Two thirds of heavy drinkers in denial about their alcohol consumption, study finds
HRB finds women who drink harmfully particularly likely to think drinking is moderate
Just 2.4 per cent of people classified themselves as heavy drinkers. File photograph: The Irish Times
Two thirds of heavy drinkers are in denial about their alcohol consumption, with women who drink harmfully particularly likely to see themselves as moderate drinkers, a landmark study published on Thursday finds.
Conducted by the Health Research Board (HRB) and published in the British Medical Journal, the study found just one in three regular binge drinkers were aware of their drinking pattern.
A third of people who were alcohol dependent considered themselves as either “light” or “moderate” drinkers while one in two who were alcohol dependent described themselves as “light” or “moderate” drinkers who “sometimes binge drink”.
Titled Drinking in Denial, the study draws on interviews with and questionnaires from 7,005 people. It is the first population-wide examination of the public’s perception of their own drinking.

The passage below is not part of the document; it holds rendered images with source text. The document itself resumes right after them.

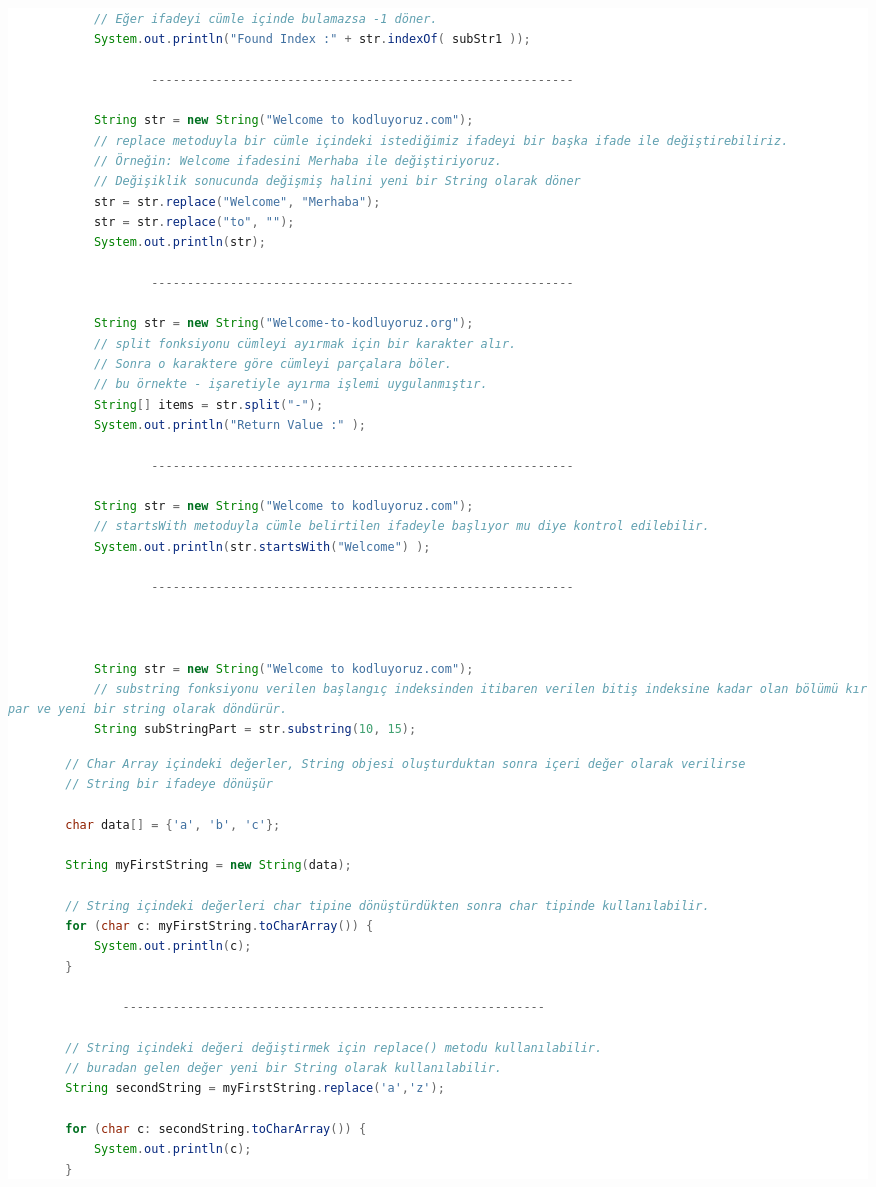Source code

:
 ```java
            // Eğer ifadeyi cümle içinde bulamazsa -1 döner.
            System.out.println("Found Index :" + str.indexOf( subStr1 ));
        
                    -----------------------------------------------------------
        
            String str = new String("Welcome to kodluyoruz.com");
            // replace metoduyla bir cümle içindeki istediğimiz ifadeyi bir başka ifade ile değiştirebiliriz.
            // Örneğin: Welcome ifadesini Merhaba ile değiştiriyoruz. 
            // Değişiklik sonucunda değişmiş halini yeni bir String olarak döner
            str = str.replace("Welcome", "Merhaba");
            str = str.replace("to", "");
            System.out.println(str);
        
                    -----------------------------------------------------------
        
            String str = new String("Welcome-to-kodluyoruz.org");
            // split fonksiyonu cümleyi ayırmak için bir karakter alır.
            // Sonra o karaktere göre cümleyi parçalara böler.
            // bu örnekte - işaretiyle ayırma işlemi uygulanmıştır.
            String[] items = str.split("-");
            System.out.println("Return Value :" );    
        
                    -----------------------------------------------------------
        
            String str = new String("Welcome to kodluyoruz.com");
            // startsWith metoduyla cümle belirtilen ifadeyle başlıyor mu diye kontrol edilebilir.
            System.out.println(str.startsWith("Welcome") );
        
                    -----------------------------------------------------------
        
        
        
            String str = new String("Welcome to kodluyoruz.com");
            // substring fonksiyonu verilen başlangıç indeksinden itibaren verilen bitiş indeksine kadar olan bölümü kırpar ve yeni bir string olarak döndürür.
            String subStringPart = str.substring(10, 15);

```

```java
        // Char Array içindeki değerler, String objesi oluşturduktan sonra içeri değer olarak verilirse
        // String bir ifadeye dönüşür

        char data[] = {'a', 'b', 'c'};

        String myFirstString = new String(data);

        // String içindeki değerleri char tipine dönüştürdükten sonra char tipinde kullanılabilir.
        for (char c: myFirstString.toCharArray()) {
            System.out.println(c);
        }

                -----------------------------------------------------------

        // String içindeki değeri değiştirmek için replace() metodu kullanılabilir.
        // buradan gelen değer yeni bir String olarak kullanılabilir.
        String secondString = myFirstString.replace('a','z');

        for (char c: secondString.toCharArray()) {
            System.out.println(c);
        }

```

Respondents were asked how much alcohol they consumed, whether and how often they engaged in ‘risky single occasion drinking’ (RSOD) also known as ‘binge drinking’, and to characterise their drinking. Binge drinking was defined as consuming six or more standard drinks in one sitting. Hazardous drinking means binge drinking at least once a month but not being dependent on alcohol. Harmful drinking means being dependent on alcohol.
While just over half (51.6 per cent) of drinkers were low-risk drinkers, 97.6 per cent of drinkers classified themselves as “light or moderate” drinkers.

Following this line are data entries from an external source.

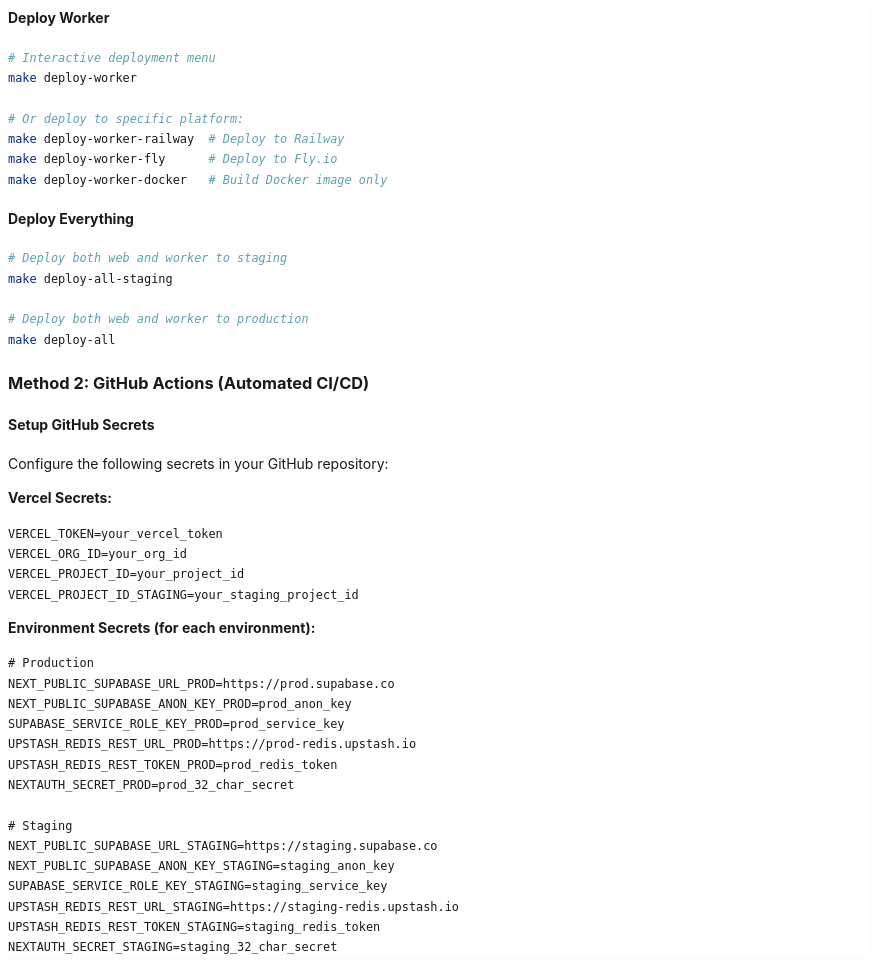 #### Deploy Worker

```bash
# Interactive deployment menu
make deploy-worker

# Or deploy to specific platform:
make deploy-worker-railway  # Deploy to Railway
make deploy-worker-fly      # Deploy to Fly.io
make deploy-worker-docker   # Build Docker image only
```

#### Deploy Everything

```bash
# Deploy both web and worker to staging
make deploy-all-staging

# Deploy both web and worker to production
make deploy-all
```

### Method 2: GitHub Actions (Automated CI/CD)

#### Setup GitHub Secrets

Configure the following secrets in your GitHub repository:

**Vercel Secrets:**

```
VERCEL_TOKEN=your_vercel_token
VERCEL_ORG_ID=your_org_id
VERCEL_PROJECT_ID=your_project_id
VERCEL_PROJECT_ID_STAGING=your_staging_project_id
```

**Environment Secrets (for each environment):**

```
# Production
NEXT_PUBLIC_SUPABASE_URL_PROD=https://prod.supabase.co
NEXT_PUBLIC_SUPABASE_ANON_KEY_PROD=prod_anon_key
SUPABASE_SERVICE_ROLE_KEY_PROD=prod_service_key
UPSTASH_REDIS_REST_URL_PROD=https://prod-redis.upstash.io
UPSTASH_REDIS_REST_TOKEN_PROD=prod_redis_token
NEXTAUTH_SECRET_PROD=prod_32_char_secret

# Staging
NEXT_PUBLIC_SUPABASE_URL_STAGING=https://staging.supabase.co
NEXT_PUBLIC_SUPABASE_ANON_KEY_STAGING=staging_anon_key
SUPABASE_SERVICE_ROLE_KEY_STAGING=staging_service_key
UPSTASH_REDIS_REST_URL_STAGING=https://staging-redis.upstash.io
UPSTASH_REDIS_REST_TOKEN_STAGING=staging_redis_token
NEXTAUTH_SECRET_STAGING=staging_32_char_secret
```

Some 70.9 per cent classified themselves as light or moderate drinkers who never binged, and 26.7 per cent categorised themselves as light or moderate drinkers who sometimes binge drank. Just 2.4 per cent classified themselves as heavy drinkers.

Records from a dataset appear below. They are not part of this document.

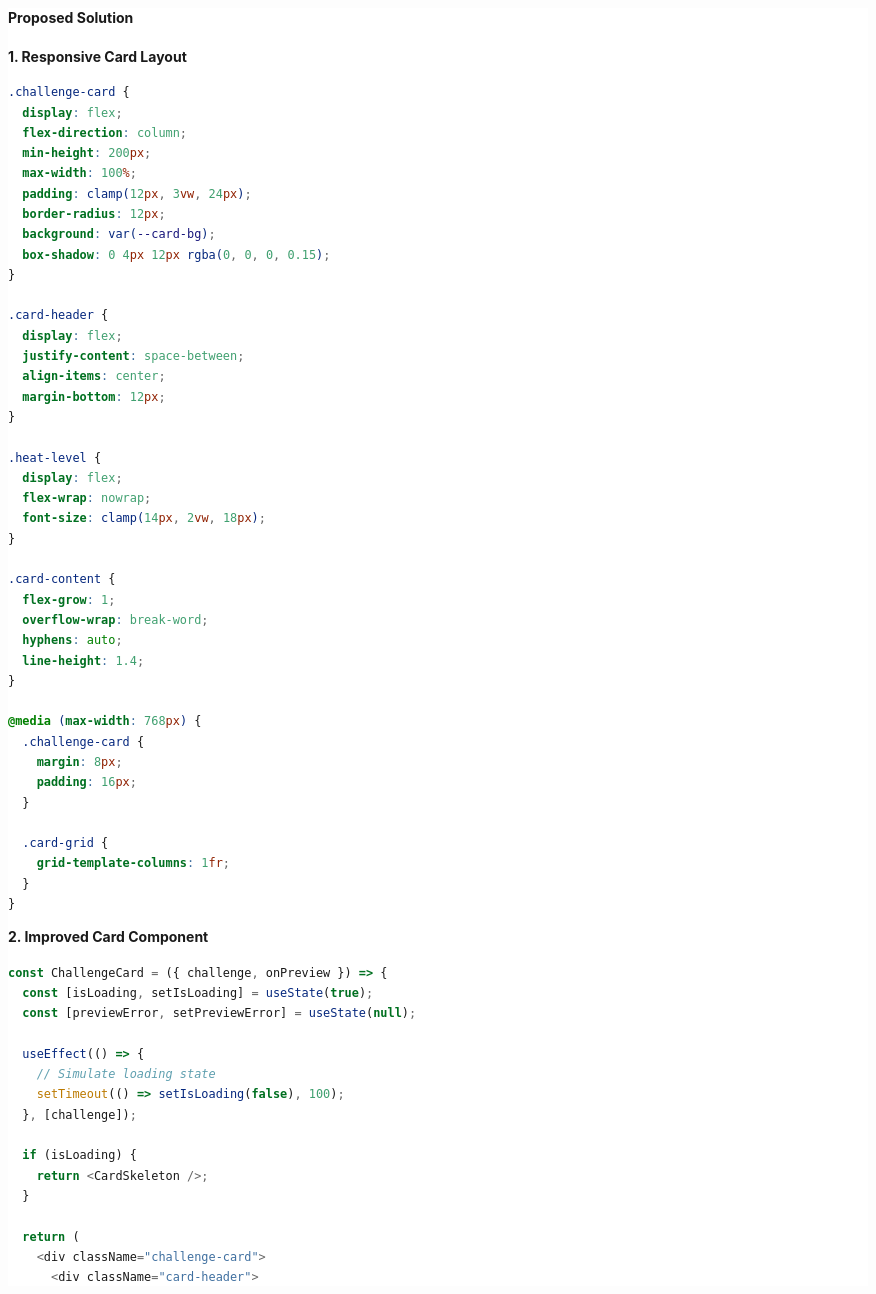 #### Proposed Solution

**1. Responsive Card Layout**
```css
.challenge-card {
  display: flex;
  flex-direction: column;
  min-height: 200px;
  max-width: 100%;
  padding: clamp(12px, 3vw, 24px);
  border-radius: 12px;
  background: var(--card-bg);
  box-shadow: 0 4px 12px rgba(0, 0, 0, 0.15);
}

.card-header {
  display: flex;
  justify-content: space-between;
  align-items: center;
  margin-bottom: 12px;
}

.heat-level {
  display: flex;
  flex-wrap: nowrap;
  font-size: clamp(14px, 2vw, 18px);
}

.card-content {
  flex-grow: 1;
  overflow-wrap: break-word;
  hyphens: auto;
  line-height: 1.4;
}

@media (max-width: 768px) {
  .challenge-card {
    margin: 8px;
    padding: 16px;
  }
  
  .card-grid {
    grid-template-columns: 1fr;
  }
}
```

**2. Improved Card Component**
```javascript
const ChallengeCard = ({ challenge, onPreview }) => {
  const [isLoading, setIsLoading] = useState(true);
  const [previewError, setPreviewError] = useState(null);
  
  useEffect(() => {
    // Simulate loading state
    setTimeout(() => setIsLoading(false), 100);
  }, [challenge]);
  
  if (isLoading) {
    return <CardSkeleton />;
  }
  
  return (
    <div className="challenge-card">
      <div className="card-header">
```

Dependent female drinkers were less likely than males to describe themselves as a heavy drinker (11.4 per cent compared with 18.7 per cent).
“Of those who had a hazardous or harmful pattern of drinking (numbering 2,420), 67.9 per cent were unaware of this and misclassified themselves as being either a light or moderate drinker,” says the report.
And this misperception of their own hazardous or harmful drinking was more pronounced among respondents who were older, less-educated, married, retired or engaged in home duties.
Given the damage over-drinking can cause, “it is particularly concerning that so many Irish people with alcohol dependence believe themselves to be light or moderate drinkers,” say the authors.
There was a need for awareness raising on what constituted a standard drink and what moderate drinking actually meant.
“Our findings regarding awareness of hazardous and harmful drinking are similar to a recent study in Australia, which reported that 68 per cent of Australian drinkers who consume 11 or more standard drinks on a ‘typical occasion’ consider themselves a ‘responsible drinker’.”
The report calls for public guidance on daily low-risk limits.
“In order for individuals to monitor and be aware of their alcohol consumption, knowledge on the standard drink concept and low-risk drinking guidelines is required.
“It is unrealistic to expect people to stay within low-risk limits and to be able to accurately assess their own hazardous or harmful drinking in the absence of knowledge on what actually constitutes hazardous or harmful drinking.”
Dr Mairead O’Driscoll, interim chief executive at the HRB said the study underlined the need for further initiatives to reduce alcohol consumption, to clearly identify harmful-drinking and to raise awareness about its impact.